(SOURCE PASSAGE begins)

# What HD channels are FTA?



## smiddy

Are there any FTA Channels that are in HD, I couldn't determine that from the FTAList.com website.


----------



## FTA Michael

This is such a good question that it deserves its own thread, so I moved it over here. My FTA HD receiver hasn't arrived yet, but I know that PBS has its HD channel, and most of the sports feeds these days are HD. What else?


----------



## smiddy

The reason I ask is I'm considering getting an FTA setup, but I can not find, doing searches on the web, what channels are avialable in this manner. I am really encouraged that their are HD receivers/DVRs but I don't know what there is and from what I gather, correct my ignorance, it isn't well organized, making it tough to find information.


----------



## Chandu

If you see this link, you'll see:

http://lyngsat.com/freetv/United-States.html

HDTV Demo
LPB HD (which links to PBS-HD)
NET HD (which links to Nebraska specific PBS-HD)
Outdoor Channel 2 HD
PBS HD

This is over and above any random HD feeds you may run into from various localities - local news feeds, sports etc. The first channel in above list hardly counts. So right now it pretty much boils down to PBS-HD, Outdoor Channel 2 HD (if you're into watching unsuspecting, innocent animals being gunned down in HD resolution) and the random HD feeds. That's about it.


----------



## smiddy

Chandu said:


> If you see this link, you'll see:
> 
> http://lyngsat.com/freetv/United-States.html
> 
> HDTV Demo
> LPB HD (which links to PBS-HD)
> NET HD (which links to Nebraska specific PBS-HD)

(SOURCE PASSAGE ends)

REQUEST A: Reproduce the records verbatim from their first line through the line containing "Adorable Miniature Yorkies: Your", including both of those lines.
The forum thread and the records have no connection to each other.

(DATA SHOWN begins)

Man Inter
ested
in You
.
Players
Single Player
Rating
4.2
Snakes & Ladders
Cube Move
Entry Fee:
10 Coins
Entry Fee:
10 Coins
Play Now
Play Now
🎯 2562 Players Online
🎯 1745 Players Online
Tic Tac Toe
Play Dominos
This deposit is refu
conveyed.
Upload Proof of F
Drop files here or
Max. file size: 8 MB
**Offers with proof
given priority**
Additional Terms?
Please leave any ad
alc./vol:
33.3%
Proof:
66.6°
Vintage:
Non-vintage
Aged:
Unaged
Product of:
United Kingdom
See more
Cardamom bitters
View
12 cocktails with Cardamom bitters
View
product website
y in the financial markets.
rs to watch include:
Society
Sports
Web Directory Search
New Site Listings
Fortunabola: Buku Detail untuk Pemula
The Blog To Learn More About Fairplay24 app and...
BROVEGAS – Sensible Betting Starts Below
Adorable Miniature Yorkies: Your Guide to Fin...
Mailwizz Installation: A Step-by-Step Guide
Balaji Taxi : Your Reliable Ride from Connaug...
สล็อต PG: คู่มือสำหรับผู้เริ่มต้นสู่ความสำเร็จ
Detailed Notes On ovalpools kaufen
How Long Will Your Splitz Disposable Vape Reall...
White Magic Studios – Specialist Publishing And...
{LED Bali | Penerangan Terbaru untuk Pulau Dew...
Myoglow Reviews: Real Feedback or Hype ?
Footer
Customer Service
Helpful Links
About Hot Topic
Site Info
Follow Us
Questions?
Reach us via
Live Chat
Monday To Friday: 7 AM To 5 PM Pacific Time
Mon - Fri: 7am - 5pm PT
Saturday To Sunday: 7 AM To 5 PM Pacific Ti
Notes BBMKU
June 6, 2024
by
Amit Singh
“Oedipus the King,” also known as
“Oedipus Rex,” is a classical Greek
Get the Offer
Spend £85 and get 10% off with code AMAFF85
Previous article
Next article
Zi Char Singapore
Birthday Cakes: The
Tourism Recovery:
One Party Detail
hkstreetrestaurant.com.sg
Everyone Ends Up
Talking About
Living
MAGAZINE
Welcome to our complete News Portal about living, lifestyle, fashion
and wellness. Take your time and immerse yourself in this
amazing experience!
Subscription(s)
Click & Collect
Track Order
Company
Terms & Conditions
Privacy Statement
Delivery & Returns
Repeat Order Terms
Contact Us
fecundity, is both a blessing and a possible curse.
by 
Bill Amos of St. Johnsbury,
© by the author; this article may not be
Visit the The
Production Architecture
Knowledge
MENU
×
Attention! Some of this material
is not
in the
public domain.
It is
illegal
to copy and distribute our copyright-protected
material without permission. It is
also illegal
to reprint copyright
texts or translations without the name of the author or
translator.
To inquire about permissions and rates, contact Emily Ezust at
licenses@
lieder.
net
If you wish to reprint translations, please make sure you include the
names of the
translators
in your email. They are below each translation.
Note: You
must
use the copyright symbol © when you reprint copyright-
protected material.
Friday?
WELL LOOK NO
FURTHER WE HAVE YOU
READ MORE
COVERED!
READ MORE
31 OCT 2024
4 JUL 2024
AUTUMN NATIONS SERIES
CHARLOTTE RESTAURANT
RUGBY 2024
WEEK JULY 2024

(DATA SHOWN ends)

REQUEST B: In the forum thread, which website does smiddy say did not make clear whether any FTA channels are in HD?

REPLY A:
Man Inter
ested
in You
.
Players
Single Player
Rating
4.2
Snakes & Ladders
Cube Move
Entry Fee:
10 Coins
Entry Fee:
10 Coins
Play Now
Play Now
🎯 2562 Players Online
🎯 1745 Players Online
Tic Tac Toe
Play Dominos
This deposit is refu
conveyed.
Upload Proof of F
Drop files here or
Max. file size: 8 MB
**Offers with proof
given priority**
Additional Terms?
Please leave any ad
alc./vol:
33.3%
Proof:
66.6°
Vintage:
Non-vintage
Aged:
Unaged
Product of:
United Kingdom
See more
Cardamom bitters
View
12 cocktails with Cardamom bitters
View
product website
y in the financial markets.
rs to watch include:
Society
Sports
Web Directory Search
New Site Listings
Fortunabola: Buku Detail untuk Pemula
The Blog To Learn More About Fairplay24 app and...
BROVEGAS – Sensible Betting Starts Below
Adorable Miniature Yorkies: Your Guide to Fin...

REPLY B: The FTAList.com website.